Und auch niemanden mehr, der mit ihnen spielt.«
»Frei?« Morgaine lachte bitter, richtete sich ein wenig
auf und sah sich auf dem großen, von Flammen, Verwundeten und Toten übersäten Burghof um. Hier und da wurde noch immer gekämpft, aber die Schlacht erlahmte zusehends und war im Grunde schon vorüber, und was sich
ihnen bot, das war ein Bild des Grauens, wie es jedes
Schlachtfeld darstellt, wenn das Töten vorüber ist.
»Frei?«, wiederholte sie noch einmal. »Frei, sich gegenseitig umzubringen?«
»Es war nicht Artus, der diesen Krieg begonnen hat«, erinnerte Lancelot.

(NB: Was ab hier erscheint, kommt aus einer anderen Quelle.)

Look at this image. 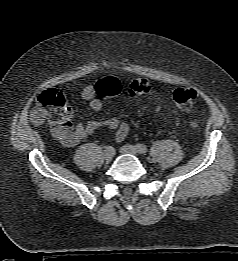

»Aber es wäre der letzte gewesen«, widersprach Morgaine. »Artus und seine närrischen Träume von Freiheit!
Er hätte ihnen die Freiheit gebracht, sich gegenseitig zu
zerfleischen! Dieses Land wird in einem Meer von Blut
ertrinken!«
»Vielleicht«, antwortete Lancelot. »Aber wenn, dann ist
es ihre Entscheidung, Morgaine. Und ich bin davon überzeugt, dass sie es schaffen werden. Sie sind ein junges
Volk, zornig und unbeherrscht und wild, doch sie werden
lernen. Vielleicht gab es einmal eine Zeit, in der die Menschen uns gebraucht haben, um sie zu leiten und zu beschützen, jetzt ist sie vorbei. Diese Welt gehört uns schon
lange nicht mehr. Artus hat es erkannt. Und er hat sein
Leben geopfert, um den Menschen die Freiheit zu schenken.«
Und er hatte noch mehr getan. Lancelot hatte es in seinen Augen gelesen, in jenem letzten, unendlich kurzen
Moment, in dem sich Artus umgedreht und ihn angesehen
hatte. Er hatte gewusst, warum Lancelot zurückgekommen
war, und vermutlich hatte er auch gewusst, was Merlin
ihm gesagt hatte. Dieser Tag des Blutes, in dem nicht nur
Tintagel versunken war, sondern eine ganze Epoche, würde mit dem Tod eines Elben enden, der von der Hand eines anderen Elben herbeigeführt worden war, und dies war
Artus’ letztes Geschenk an Gwinneth und ihn gewesen.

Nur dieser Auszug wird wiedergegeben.